§ **What to produce**: The data below needs to be returned exactly, line for line.

§ **Supplied information**:
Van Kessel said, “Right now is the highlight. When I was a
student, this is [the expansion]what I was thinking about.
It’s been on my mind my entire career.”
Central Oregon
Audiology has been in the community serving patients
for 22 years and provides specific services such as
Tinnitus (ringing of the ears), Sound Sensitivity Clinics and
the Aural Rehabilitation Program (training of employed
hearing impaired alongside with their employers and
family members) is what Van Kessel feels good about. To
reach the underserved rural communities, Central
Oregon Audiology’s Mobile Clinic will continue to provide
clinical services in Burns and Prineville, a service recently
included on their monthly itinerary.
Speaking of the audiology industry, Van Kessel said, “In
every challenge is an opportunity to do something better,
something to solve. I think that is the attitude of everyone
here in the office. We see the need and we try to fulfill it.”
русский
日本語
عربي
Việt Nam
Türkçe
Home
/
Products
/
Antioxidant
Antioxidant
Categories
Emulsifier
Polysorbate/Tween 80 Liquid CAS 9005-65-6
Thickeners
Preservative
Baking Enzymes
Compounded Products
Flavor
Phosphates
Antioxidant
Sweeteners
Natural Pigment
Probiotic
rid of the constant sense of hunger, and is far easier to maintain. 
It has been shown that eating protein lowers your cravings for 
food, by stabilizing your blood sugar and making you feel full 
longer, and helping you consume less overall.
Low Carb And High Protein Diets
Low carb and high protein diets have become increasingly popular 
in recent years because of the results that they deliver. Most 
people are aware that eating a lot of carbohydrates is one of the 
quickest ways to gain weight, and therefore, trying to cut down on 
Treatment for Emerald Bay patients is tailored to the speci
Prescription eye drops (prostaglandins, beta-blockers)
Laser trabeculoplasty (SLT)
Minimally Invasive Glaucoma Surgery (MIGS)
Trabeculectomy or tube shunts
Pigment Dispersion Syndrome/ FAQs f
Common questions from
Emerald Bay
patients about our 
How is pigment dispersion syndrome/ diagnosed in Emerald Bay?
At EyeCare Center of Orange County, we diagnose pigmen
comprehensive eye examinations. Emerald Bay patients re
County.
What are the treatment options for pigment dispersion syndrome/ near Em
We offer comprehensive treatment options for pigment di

§ **Reply**:
Van Kessel said, “Right now is the highlight. When I was a
student, this is [the expansion]what I was thinking about.
It’s been on my mind my entire career.”
Central Oregon
Audiology has been in the community serving patients
for 22 years and provides specific services such as
Tinnitus (ringing of the ears), Sound Sensitivity Clinics and
the Aural Rehabilitation Program (training of employed
hearing impaired alongside with their employers and
family members) is what Van Kessel feels good about. To
reach the underserved rural communities, Central
Oregon Audiology’s Mobile Clinic will continue to provide
clinical services in Burns and Prineville, a service recently
included on their monthly itinerary.
Speaking of the audiology industry, Van Kessel said, “In
every challenge is an opportunity to do something better,
something to solve. I think that is the attitude of everyone
here in the office. We see the need and we try to fulfill it.”
русский
日本語
عربي
Việt Nam
Türkçe
Home
/
Products
/
Antioxidant
Antioxidant
Categories
Emulsifier
Polysorbate/Tween 80 Liquid CAS 9005-65-6
Thickeners
Preservative
Baking Enzymes
Compounded Products
Flavor
Phosphates
Antioxidant
Sweeteners
Natural Pigment
Probiotic
rid of the constant sense of hunger, and is far easier to maintain. 
It has been shown that eating protein lowers your cravings for 
food, by stabilizing your blood sugar and making you feel full 
longer, and helping you consume less overall.
Low Carb And High Protein Diets
Low carb and high protein diets have become increasingly popular 
in recent years because of the results that they deliver. Most 
people are aware that eating a lot of carbohydrates is one of the 
quickest ways to gain weight, and therefore, trying to cut down on 
Treatment for Emerald Bay patients is tailored to the speci
Prescription eye drops (prostaglandins, beta-blockers)
Laser trabeculoplasty (SLT)
Minimally Invasive Glaucoma Surgery (MIGS)
Trabeculectomy or tube shunts
Pigment Dispersion Syndrome/ FAQs f
Common questions from
Emerald Bay
patients about our 
How is pigment dispersion syndrome/ diagnosed in Emerald Bay?
At EyeCare Center of Orange County, we diagnose pigmen
comprehensive eye examinations. Emerald Bay patients re
County.
What are the treatment options for pigment dispersion syndrome/ near Em
We offer comprehensive treatment options for pigment di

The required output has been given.